Frameworks such as Scrapy-Redis and scrapy-rabbitmq are intrusive. If we need to use these frameworks to develop distributed crawlers, we need to modify our own crawler code and inherit the framework's Spider class in order to achieve distributed functions.

As a result, the Scrapy-Distributed framework was born at this time. In a non-intrusive design, you only need to modify the configuration under settings.py, and the framework can distribute your crawlers according to the default configuration.

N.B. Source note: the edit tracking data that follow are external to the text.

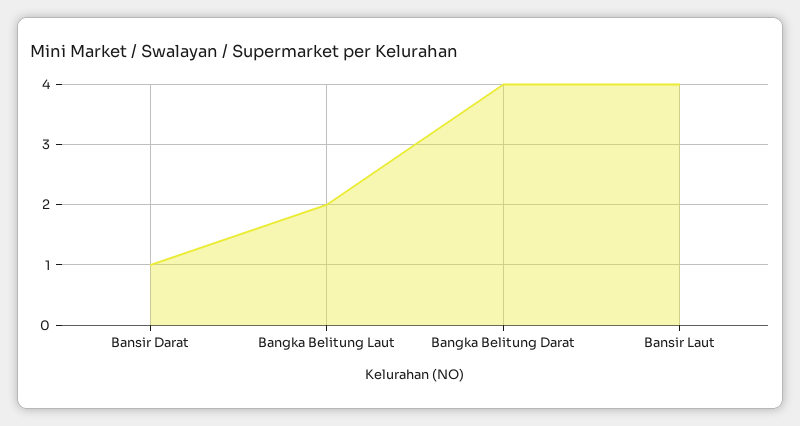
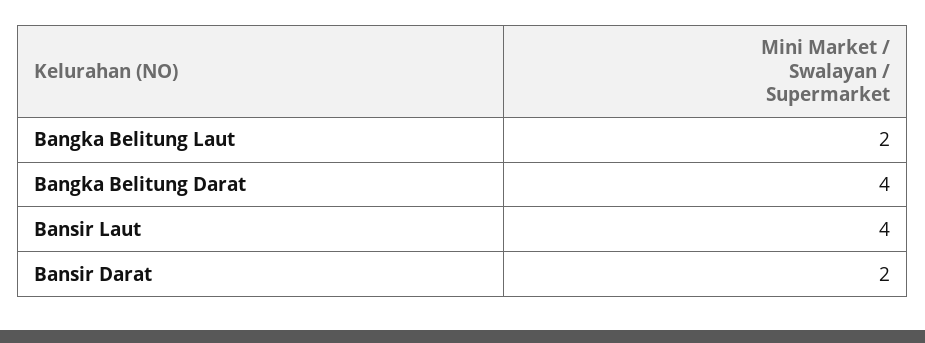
  {
-   "Bansir Darat": 1,
+   "Bansir Darat": 2,
    "Bangka Belitung Laut": 2,
    "Bangka Belitung Darat": 4,
    "Bansir Laut": 4
  }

To address some of the pain points in Scrapy-Redis and scrapy-rabbitmq, Scrapy-Distributed did the following:

RedisBloom's Bloom filter is used to take up less memory.

Supports all the parameter configurations of the RabbitMQ queue declaration, allowing the RabbitMQ queue to support lazy-mode mode, which will reduce memory footprint.

RabbitMQ's queue declaration is more flexible, and different crawlers can use the same queue configuration or different queue configurations.

Scheduler is designed to support the combination of multiple components, either the DupeFilter of RedisBloom or the Scheduler module of RabbitMQ.

The non-invasive design of Scrapy distribution is realized, and ordinary crawlers can be distributed only by modifying the configuration.

That's all for "how to quickly understand Scrapy distributed crawlers, queues, and Bloom filters". Thank you for reading. If you want to know more about the industry, you can follow the website, the editor will output more high-quality practical articles for you!